REQUEST: Would you copy exactly the lines in the data below from the one that has "focal_35mm: 13" through the one that has "focal_mm: 15", dropping any pictures?

DATA UNDER STUDY Block Start

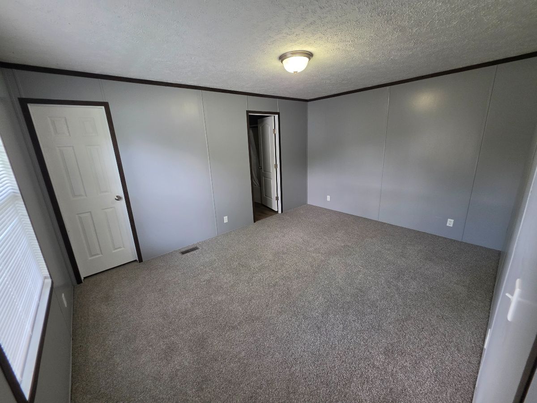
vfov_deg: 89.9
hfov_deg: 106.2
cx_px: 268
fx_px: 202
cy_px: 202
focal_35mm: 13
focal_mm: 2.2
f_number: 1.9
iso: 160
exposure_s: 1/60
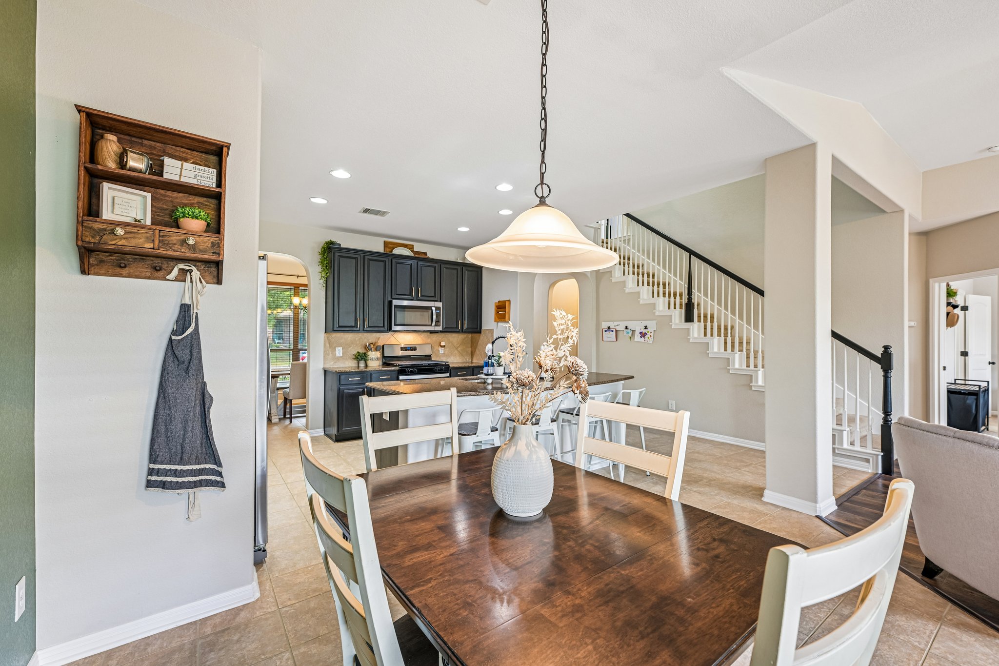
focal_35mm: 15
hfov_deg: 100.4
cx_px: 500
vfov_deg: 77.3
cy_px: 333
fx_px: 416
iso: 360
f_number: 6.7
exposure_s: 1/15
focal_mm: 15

DATA UNDER STUDY Block End
DATA UNDER STUDY Block Start

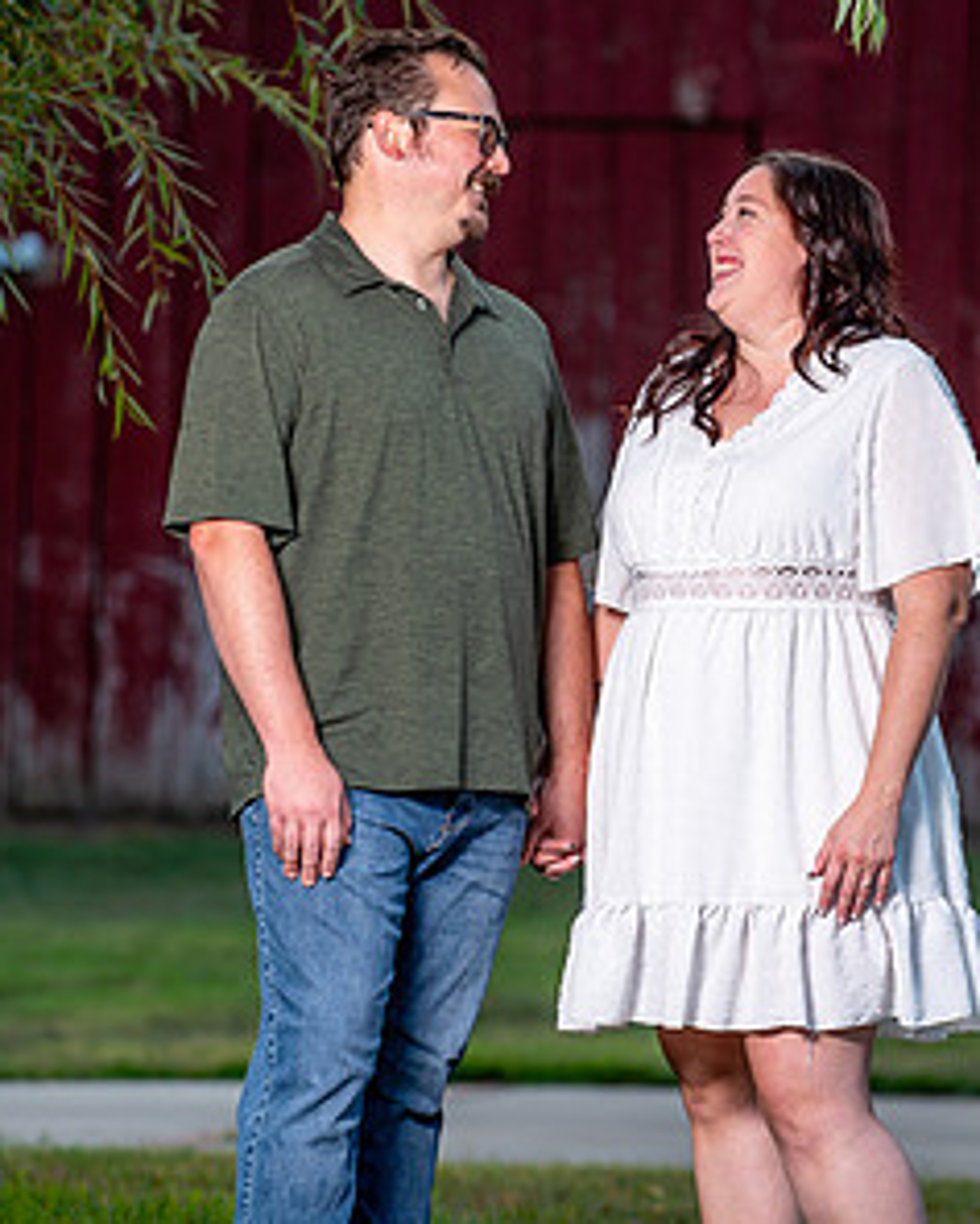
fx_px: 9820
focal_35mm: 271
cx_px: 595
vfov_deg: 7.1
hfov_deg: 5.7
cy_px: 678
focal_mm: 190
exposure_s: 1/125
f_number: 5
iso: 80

DATA UNDER STUDY Block End

TASK OUTPUT:
focal_35mm: 13
focal_mm: 2.2
f_number: 1.9
iso: 160
exposure_s: 1/60
focal_35mm: 15
hfov_deg: 100.4
cx_px: 500
vfov_deg: 77.3
cy_px: 333
fx_px: 416
iso: 360
f_number: 6.7
exposure_s: 1/15
focal_mm: 15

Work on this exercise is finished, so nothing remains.